Notice that the sequence for the situation is arithmetic with d = 60 because the odometer reading will increase by 60 miles per day. Since the odometer reading on day 1 is 60,180 miles, a₁ = 60,180. Because you want to find the odometer reading on day 22, you will need to find the 20^th term of the sequence, so n = 22.

Write the rule to find the n^th term.

a_n = a₁ + (n - 1)d

Substitute 60,180 for a₁, 22 for n, and 60 for d.

a₂₂ = 60,180 + (22 - 1)(60)

Simplify the expression in parentheses.

a₂₂ = 60,180 + (21)(60)

Multiply.

a₂₂ = 60,180 + 1,260

Add.

a₂₂ = 61,440

The odometer will read 61,440 miles on day 22.

10. Answer :

Notice that the sequence for the situation is arithmetic with d = -250, because the truck drops off 250 pounds each time it stops. Because cargo weighed 2000 pounds after stop 1, a₁ = 2000. Because you want to find the weight after stop 6, you will need to find the 6^th term of the sequence, so n = 6.

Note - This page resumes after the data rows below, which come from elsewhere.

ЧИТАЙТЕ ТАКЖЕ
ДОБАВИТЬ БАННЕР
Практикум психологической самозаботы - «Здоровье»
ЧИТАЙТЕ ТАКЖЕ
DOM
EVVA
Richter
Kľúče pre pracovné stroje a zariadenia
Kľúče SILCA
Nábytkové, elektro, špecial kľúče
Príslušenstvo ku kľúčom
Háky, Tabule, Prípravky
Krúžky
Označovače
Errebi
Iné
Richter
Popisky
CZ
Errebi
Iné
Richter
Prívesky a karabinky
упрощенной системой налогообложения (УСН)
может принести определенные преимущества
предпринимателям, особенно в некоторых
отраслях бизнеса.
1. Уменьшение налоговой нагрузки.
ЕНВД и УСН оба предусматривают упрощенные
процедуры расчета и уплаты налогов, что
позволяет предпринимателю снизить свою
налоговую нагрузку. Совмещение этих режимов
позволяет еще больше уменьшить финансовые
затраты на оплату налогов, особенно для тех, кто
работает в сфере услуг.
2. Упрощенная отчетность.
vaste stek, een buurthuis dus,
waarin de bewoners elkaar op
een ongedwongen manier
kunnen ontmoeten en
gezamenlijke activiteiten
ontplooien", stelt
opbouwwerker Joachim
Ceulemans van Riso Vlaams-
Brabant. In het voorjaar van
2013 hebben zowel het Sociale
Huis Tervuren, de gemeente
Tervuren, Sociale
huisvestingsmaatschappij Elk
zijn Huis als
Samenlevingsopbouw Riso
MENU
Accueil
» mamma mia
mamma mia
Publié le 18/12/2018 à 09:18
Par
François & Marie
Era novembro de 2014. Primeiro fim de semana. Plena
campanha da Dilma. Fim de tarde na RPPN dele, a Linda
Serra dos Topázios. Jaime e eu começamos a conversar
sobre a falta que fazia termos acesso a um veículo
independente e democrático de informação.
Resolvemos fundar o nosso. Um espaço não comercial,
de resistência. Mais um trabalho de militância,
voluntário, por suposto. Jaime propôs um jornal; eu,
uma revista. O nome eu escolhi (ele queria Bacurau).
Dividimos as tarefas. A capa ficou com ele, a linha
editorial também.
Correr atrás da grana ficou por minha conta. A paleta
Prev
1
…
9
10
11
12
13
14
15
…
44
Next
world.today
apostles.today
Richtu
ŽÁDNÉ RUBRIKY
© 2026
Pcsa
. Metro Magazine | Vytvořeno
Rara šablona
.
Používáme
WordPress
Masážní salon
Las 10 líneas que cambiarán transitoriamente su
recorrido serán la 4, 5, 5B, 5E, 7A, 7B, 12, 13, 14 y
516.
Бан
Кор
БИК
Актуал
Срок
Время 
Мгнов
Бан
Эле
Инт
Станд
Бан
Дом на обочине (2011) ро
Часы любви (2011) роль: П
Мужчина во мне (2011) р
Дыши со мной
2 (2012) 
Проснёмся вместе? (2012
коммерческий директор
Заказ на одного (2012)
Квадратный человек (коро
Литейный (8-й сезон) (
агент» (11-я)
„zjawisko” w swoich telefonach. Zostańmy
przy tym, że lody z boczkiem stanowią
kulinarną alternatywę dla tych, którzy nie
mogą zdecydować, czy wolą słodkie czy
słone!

Write the rule to find the n^th term.

a_n = a₁ + (n - 1)d

Substitute 2000 for a₁, 6 for n, and -250 for d.

a₆ = 2000 + (6 - 1)(-250)

Simplify the expression in parentheses.

a₆ = 2000 + (5)(-250)

Multiply.

a₆ = 2000 - 1250

Subtract.

a₆ = 750

The load weighs 750 pounds after stop 6.